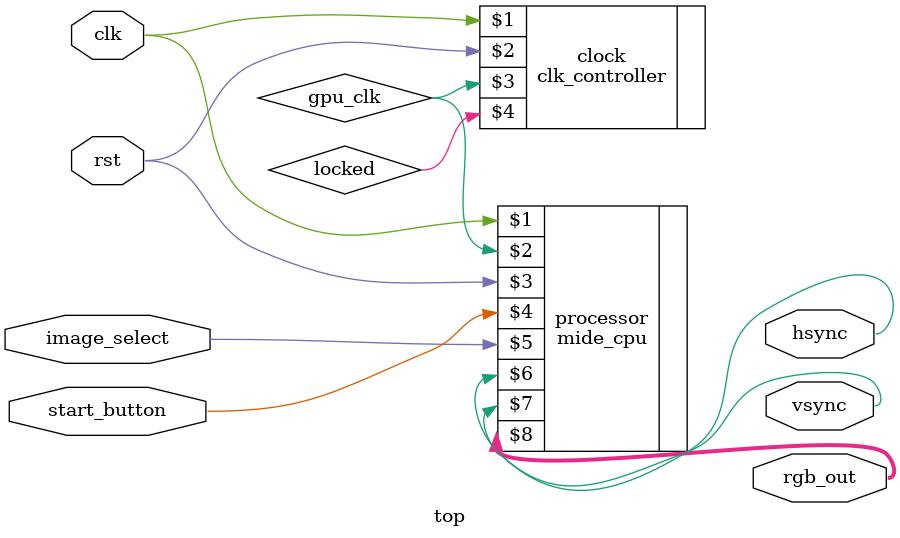
<source format=sv>
module top (input logic clk, rst, start_button, image_select,
					output logic hsync, vsync,
					output logic[23:0] rgb_out);
					
	mide_cpu processor (clk, gpu_clk, rst, start_button, image_select, hsync, vsync, rgb_out);

	logic gpu_clk, locked;
	clk_controller clock(clk, rst, gpu_clk, locked);
	
endmodule 
</source>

======

## What the task asks
Retype word for word the lines running from the line containing "logic gpu_clk, locked;" to the end of the listing, and only those.

## Exercise solution
	logic gpu_clk, locked;
	clk_controller clock(clk, rst, gpu_clk, locked);
	
endmodule 
</source>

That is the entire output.